Mereka tidak dapat keluar dari pikiran dan emosi yang mereka anggap nyata. Namun, ada jalan keluar dari kebuntuan
ini, yakni observasi. Observasi berarti tindak mengamati apa yang terjadi di
dalam pikiran kita secara seksama. Kita mengamati muncul dan bergantinya
pikiran dari satu obyek ke obyek lainnya. Kita bisa melihat, bagaimana emosi,
perasaan dan pikiran terbentuk, dan kemudian berlalu.
Dengan cara ini, kita menciptakan jarak
dengan segala hal yang muncul di kepala kita. Kita tidak lagi percaya,
bahwa itu semua adalah kebenaran. Hasilnya, semua emosi, pikiran dan perasaan
tidak akan mempengaruhi kita. Kita mengalami kebebasan yang sesungguhnya.
Apa yang Sedang Mengamati?
Ketika kita mengamati semua bentuk
emosi, perasaan dan pikiran yang muncul, kita lalu bertanya, apa ini yang
sedang mengamati? Siapa ini yang sedang mengamati? Yang jelas, kita bukanlah
pikiran kita. Kita juga bukanlah emosi dan perasaan kita, karena semua itu
datang dan pergi, serta amat rapuh. Jika kita bukan pikiran, perasaan
maupun emosi kita, lalu apa atau siapakah kita? Siapa ini yang sedang
mengamati? Kita bisa menjawab dengan jawaban-jawaban lama, seperti jiwa atau
roh. Namun, jiwa dan roh adalah konsep-konsep yang merupakan hasil dari pikiran
kita, maka ia juga tidak nyata, sementara dan amat rapuh.

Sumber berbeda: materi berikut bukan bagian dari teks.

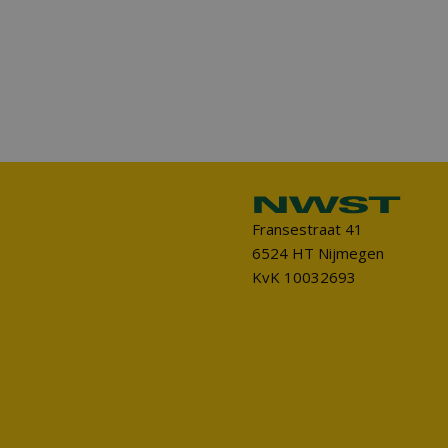
Fransestraat 41
6524 HT Nijmegen
KvK 10032693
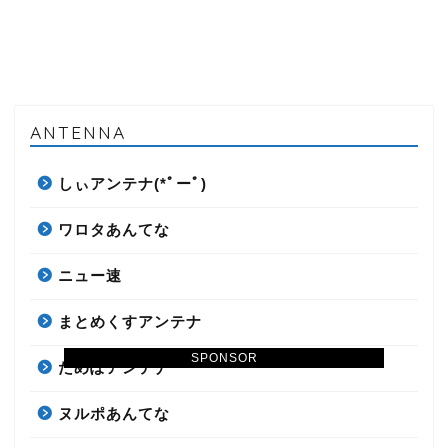
ANTENNA
しぃアンテナ(*ﾟーﾟ)
ワロタあんてな
ニュー速
まとめくすアンテナ
SPONSOR
だめぽアンテナ
ヌルポあんてな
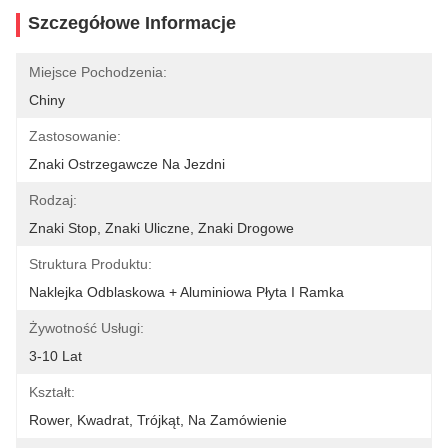
Szczegółowe Informacje
Miejsce Pochodzenia:
Chiny
Zastosowanie:
Znaki Ostrzegawcze Na Jezdni
Rodzaj:
Znaki Stop, Znaki Uliczne, Znaki Drogowe
Struktura Produktu:
Naklejka Odblaskowa + Aluminiowa Płyta I Ramka
Żywotność Usługi:
3-10 Lat
Kształt:
Rower, Kwadrat, Trójkąt, Na Zamówienie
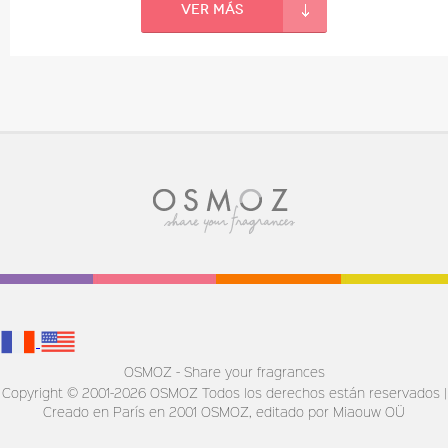
Ver más
OSMOZ - Share your fragrances
Copyright © 2001-2026 OSMOZ Todos los derechos están reservados |
Creado en París en 2001
OSMOZ, editado por Miaouw OÜ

Pertanyaan ini membuka ruang baru di
dalam hidup kita. Jika dilakukan secara berkala, yakni bertanya “Siapa ini yang
sedang mengamati?”, kita akan menyadari kehadiran sang pengamat ini. Ia
mengamati setiap detik pikiran, emosi dan perasaan yang muncul dan pergi di
dalam diri kita. Kesadaran ini membuat kita lebih kuat menghadapi segala hal yang
mungkin terjadi di dalam hidup. Dalam jangka panjang, tidak ada emosi, pikiran
ataupun perasaan yang bisa mempengaruhi diri kita lagi.